Sur l’Holocauste du Peuple Yézidi. Conversation avec Nadia Murad.

nadia-murad_milan_maggio2016_imageConversation avec Nadia Murad, 23 ans, enlevée en Irak par l’organisation de l’État islamique en août 2014 comme des milliers d’autres du peuple Yézidi. Nadia Murad appartient à la religion yézidie, une minorité religieuse chassée par DAECH de son pays. Comme les chrétiens, les yézidis sont une minorité religieuse d’Irak où ils sont plus de 500.000, essentiellement dans le nord du Pays.
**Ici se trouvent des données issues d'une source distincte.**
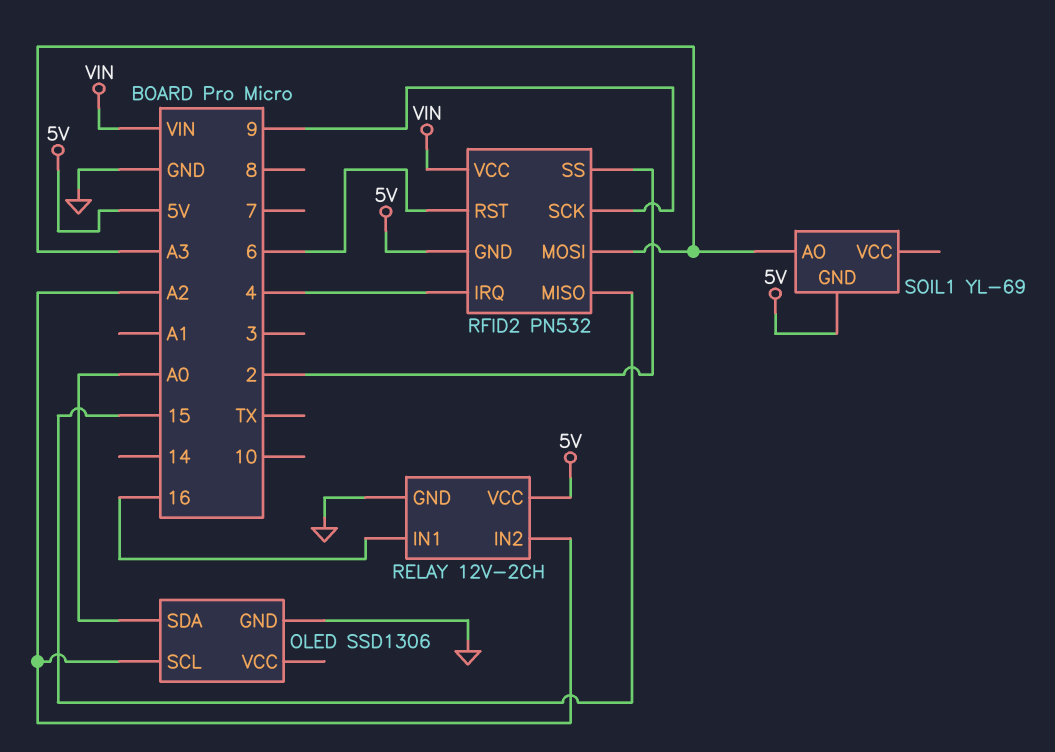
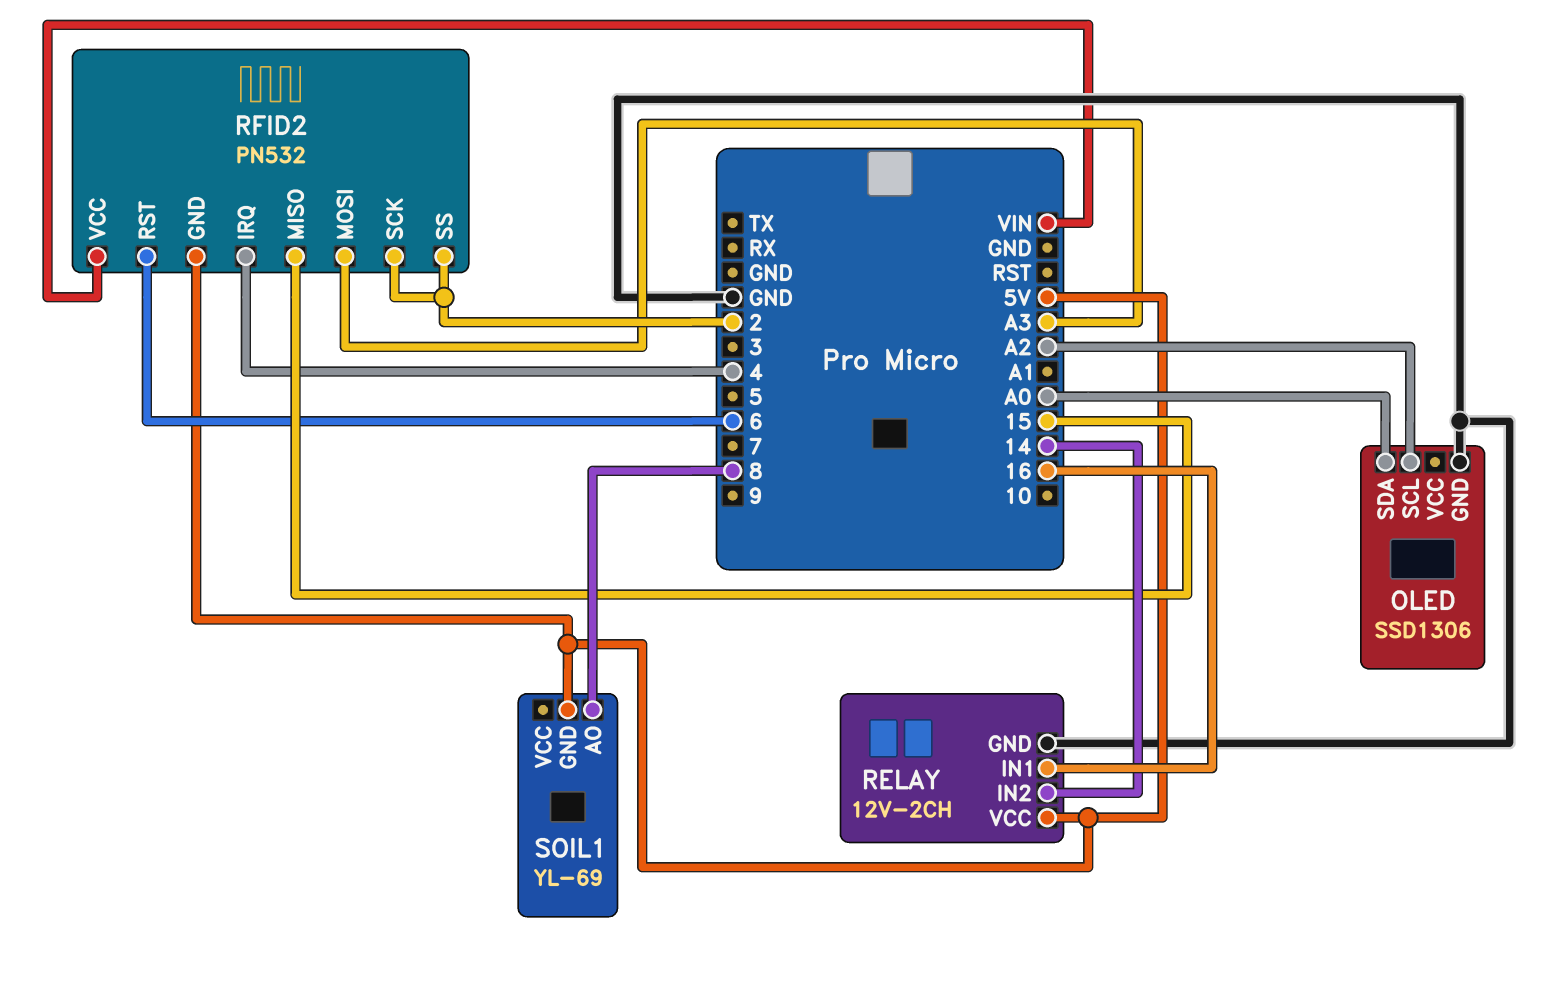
RELAY pin IN2: A2 -> 14
RFID2 pin SCK: 9 -> 2
SOIL1 pin AO: A3 -> 8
Selon Nadia Murad, ces crimes n’ont pas été commis de manière arbitraire, mais ils ont été perpétrés en suivant un plan organisé pour exterminer l’identité de son peuple. Esclave des djihadistes pendant trois mois, elle réussit à s’enfuir de Mossoul et arriver dans un camp de réfugiés au Kurdistan irakien. Aujourd’hui, elle a trouvé asile en Allemagne dans la ville de Stuttgart. Après avoir retrouvé sa liberté, Nadia Murad est en train de parcourir le monde entier pour sensibiliser la communauté internationale de la destinée que subissent les minorités d’Irak sous la domination des terroristes du DAECH. Le dialogue a eu lieu à Milan pendant le “Festival dei Diritti Umani”, organisé au mois de mai 2016 dans la ville italienne.

Antonio Torrenzano. La pratique de l’esclavage, du viol, de la négation de tous les Droits humains a été perpétrée par DAECH comme arme efficace afin de détruire les cultures minoritaires au Moyen-Orient et les vies de nombreuses femmes, fillettes, enfants.

Nadia Murad. Pour eux, nous ne sommes rien. Subir ça, c’est le prix à payer pour être une femme yézidie. C’est-à-dire une personne d’une minorité culturelle et religieuse en Irak qui n’existe pas. J’ai été prise près de mon village. Je me souviens que tous les hommes ont été séparés des femmes et des enfants. Ils ont tué les hommes un par un; dans le groupe il y avait aussi six de mes frères. Puis, il a été le tour des vieilles femmes : toutes ont été assassinées. Au contraire, toutes les jeunes filles du village ont été accompagnées par bus jusqu’à Mossoul. Là-bas, toutes les prisonnières ont été vendues.

Antonio Torrenzano. Après votre vente, qu’est-ce qu’il arrive ?

Nadia Murad. J’ai été vendue à un individu qui me traitait comme un objet, une moins que rien. Ma vie dans sa maison était infernale. On ne vivait même pas au jour le jour, on ne pensait qu’à la survie. Mon bourreau me répétait toujours:”tu es une infidèle”. De jour comme de nuit, lui et d’autres individus venaient nous violer. Un jour, j’ai décidé de m’enfuir, mais j’ai été rattrapée. Mon ravisseur m’a battue et il m’a fait violer par d’autres individus. Ils ont fait de moi ce qu’ils voulaient. Ils m’ont violé plusieurs fois par jour afin de détruire ma volonté et ma force de résister. Par ces viols systématiques, DAECH a voulu anéantir ma communauté, insulter l’honneur de mon peuple, nous rendre passifs.

AT. Vous êtes une rescapée. Après avoir raconté votre histoire devant le Conseil de sécurité des Nations Unies en décembre 2015, vous parcourez le monde entier pour témoigner l’Holocauste de votre Peule et vos terribles événements.

Nadia Murad. Il n’y a pas de vie avec Daech. Daech est l’ennemi de l’humanité, il est en train de détruire l’identité collective de l’Humanité. Pour eux, l’Histoire avant la religion musulmane n’existe pas.